Переворачиваюсь на живот, натыкаюсь на холодный металл. Рельсы. Опять этот сон? Приподняться бы…

Вырвало желчью. Когда перед глазами немного проясняется, вижу лицо Клары-Самозванки, склонившейся надо мной.

— Ты… ты как тут оказалась?

— Я тебя со станции увидела. Ты мне кричал что-то, а потом развернулся и в обморок грохнулся. Странное что-то происходит. Будто время во всём городе замерло. Я шла к Собору, а наткнулась на тебя.

Язвительный смешок.

Я не понимаю. Опять сплю? О чём она говорит? Как будто продолжает разговор, который у нас когда-то был.

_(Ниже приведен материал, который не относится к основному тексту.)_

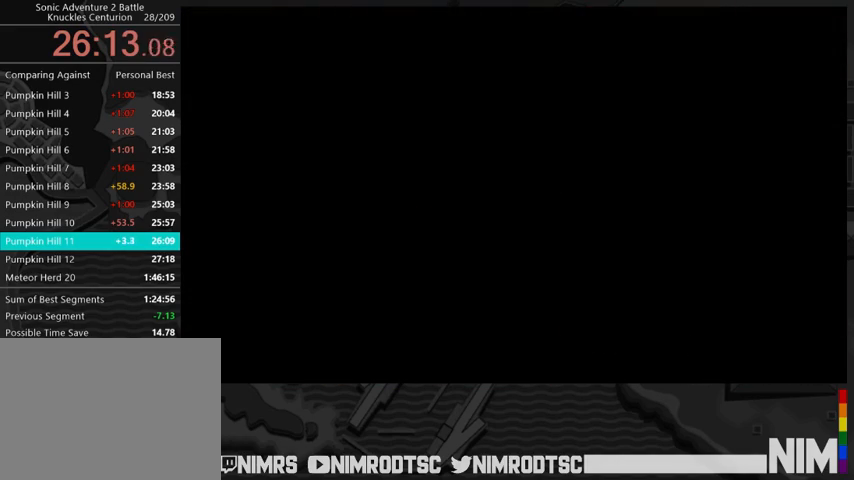
{"buttons": ["START"], "left_stick": "center", "right_stick": "center"}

— Ты со станции? А театр? Я же был…

— Не знаю, где ты был, Потрошитель, но лучше бы тебя там не было. Посмотри на себя — краше в гроб кладут! Бродишь тут по рельсам как теленок без мамки. Я когда тебя заметила, ты как раз на сто восемьдесят крутанулся и в обратную сторону пошел. Ты же сейчас кончишься! На ниточки разойдёшься! В кровище весь, бродишь как лунатик по путям. Твое счастье, что поезда не ходят. Провонял весь порохом и требухой, если бы тебя не увидела, по запаху бы точно нашла.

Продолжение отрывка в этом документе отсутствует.